Load an InfluenceInterpreter from an archive path.

Parameters

  • archive_path : Union[str, PathLike]
    The path to the archive file.
  • interpreter_name : Optional[str], optional (default = None)
    The registered name of the an interpreter class. If not specified, the default implementation (SimpleInfluence) will be used.
  • train_data_path : Optional[DatasetReaderInput], optional (default = None)
    If not specified, train_data_path will be taken from the archive's config.
  • train_data_loader : Lazy[DataLoader], optional (default = Lazy(SimpleDataLoader))
  • test_data_loader : Lazy[DataLoader], optional (default = Lazy(SimpleDataLoader))
  • params_to_freeze : Optional[List[str]], optional (default = None)
  • cuda_device : int, optional (default = -1)
  • import_plugins : bool, optional (default = True)
    If True, we attempt to import plugins before loading the InfluenceInterpreter. This comes with additional overhead, but means you don't need to explicitly import the modules that your implementation depends on as long as those modules can be found by allennlp.common.plugins.import_plugins().
  • overrides : Union[str, Dict[str, Any]], optional (default = "")
    JSON overrides to apply to the unarchived Params object.
  • **extras : Any
    Extra parameters to pass to the interpreter's __init__() method.

from_archive

class InfluenceInterpreter(Registrable):
 | ...
 | @classmethod
 | def from_archive(
 |     cls,
 |     archive: Archive,
 |     *, interpreter_name: Optional[str] = None,
 |     *, train_data_path: Optional[DatasetReaderInput] = None,
 |     *, train_data_loader: Lazy[DataLoader] = Lazy(SimpleDataLoader.from_dataset_reader),
 |     *, test_data_loader: Lazy[DataLoader] = Lazy(SimpleDataLoader.from_dataset_reader),
 |     *, params_to_freeze: Optional[List[str]] = None,
 |     *, cuda_device: int = -1,
 |     **extras,
 |     *, ,
 | ) -> "InfluenceInterpreter"

Load an InfluenceInterpreter from an Archive.
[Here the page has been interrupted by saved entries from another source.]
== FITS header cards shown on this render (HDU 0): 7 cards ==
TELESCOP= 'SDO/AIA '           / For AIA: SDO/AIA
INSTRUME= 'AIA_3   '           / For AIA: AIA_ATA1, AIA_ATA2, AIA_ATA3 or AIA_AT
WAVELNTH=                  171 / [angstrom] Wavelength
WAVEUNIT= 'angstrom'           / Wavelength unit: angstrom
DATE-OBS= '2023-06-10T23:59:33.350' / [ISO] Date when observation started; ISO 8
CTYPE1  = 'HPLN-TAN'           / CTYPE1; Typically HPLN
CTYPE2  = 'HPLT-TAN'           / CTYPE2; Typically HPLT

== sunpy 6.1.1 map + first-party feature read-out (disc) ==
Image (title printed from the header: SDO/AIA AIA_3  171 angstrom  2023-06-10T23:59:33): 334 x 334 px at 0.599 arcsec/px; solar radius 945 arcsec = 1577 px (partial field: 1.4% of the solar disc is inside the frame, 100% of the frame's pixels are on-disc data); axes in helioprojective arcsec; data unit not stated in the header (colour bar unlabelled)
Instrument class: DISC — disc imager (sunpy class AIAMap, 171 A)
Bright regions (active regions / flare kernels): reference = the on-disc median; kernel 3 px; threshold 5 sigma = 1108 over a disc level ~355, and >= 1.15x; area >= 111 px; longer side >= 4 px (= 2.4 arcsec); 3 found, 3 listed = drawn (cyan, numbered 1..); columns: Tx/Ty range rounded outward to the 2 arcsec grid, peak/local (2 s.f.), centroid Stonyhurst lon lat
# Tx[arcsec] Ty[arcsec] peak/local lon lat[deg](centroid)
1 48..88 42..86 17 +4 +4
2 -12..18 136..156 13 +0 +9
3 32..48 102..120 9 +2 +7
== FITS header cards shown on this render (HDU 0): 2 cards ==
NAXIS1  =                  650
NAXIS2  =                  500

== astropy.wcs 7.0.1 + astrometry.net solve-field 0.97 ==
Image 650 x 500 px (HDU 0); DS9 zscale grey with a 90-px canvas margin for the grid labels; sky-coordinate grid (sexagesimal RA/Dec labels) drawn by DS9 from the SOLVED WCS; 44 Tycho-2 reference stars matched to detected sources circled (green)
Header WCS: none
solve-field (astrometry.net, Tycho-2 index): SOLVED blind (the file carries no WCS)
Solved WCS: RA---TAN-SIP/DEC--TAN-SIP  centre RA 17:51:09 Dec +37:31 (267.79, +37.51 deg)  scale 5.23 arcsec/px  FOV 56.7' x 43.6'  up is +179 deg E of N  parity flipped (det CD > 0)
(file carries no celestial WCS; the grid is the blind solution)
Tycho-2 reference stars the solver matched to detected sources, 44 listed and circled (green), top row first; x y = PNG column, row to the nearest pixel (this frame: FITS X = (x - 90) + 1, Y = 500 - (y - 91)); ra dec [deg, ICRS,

The other parameters are the same as .from_path().

interpret

class InfluenceInterpreter(Registrable):
 | ...
 | def interpret(
 |     self,
 |     test_instance: Instance,
 |     k: int = 20
 | ) -> InterpretOutput

Run the influence function scorer on the given instance, returning the top k most influential train instances with their scores.

Note

Test instances should have targets so that a loss can be computed.

interpret_from_file

class InfluenceInterpreter(Registrable):
 | ...
 | def interpret_from_file(
 |     self,
 |     test_data_path: DatasetReaderInput,
 |     k: int = 20
 | ) -> List[InterpretOutput]

Runs interpret_instances over the instances read from test_data_path.

Note

Test instances should have targets so that a loss can be computed.

interpret_instances

class InfluenceInterpreter(Registrable):
 | ...
 | def interpret_instances(
 |     self,
 |     test_instances: List[Instance],
 |     k: int = 20
 | ) -> List[InterpretOutput]

Run the influence function scorer on the given instances, returning the top k most influential train instances for each test instance.

Note

Test instances should have targets so that a loss can be computed.

_calculate_influence_scores

class InfluenceInterpreter(Registrable):
 | ...
 | def _calculate_influence_scores(
 |     self,
 |     test_instance: Instance,
 |     test_loss: float,
 |     test_grads: Sequence[torch.Tensor]
 | ) -> List[float]

Required to be implemented by subclasses.

Calculates the influence scores of self.train_instances with respect to the given test_instance.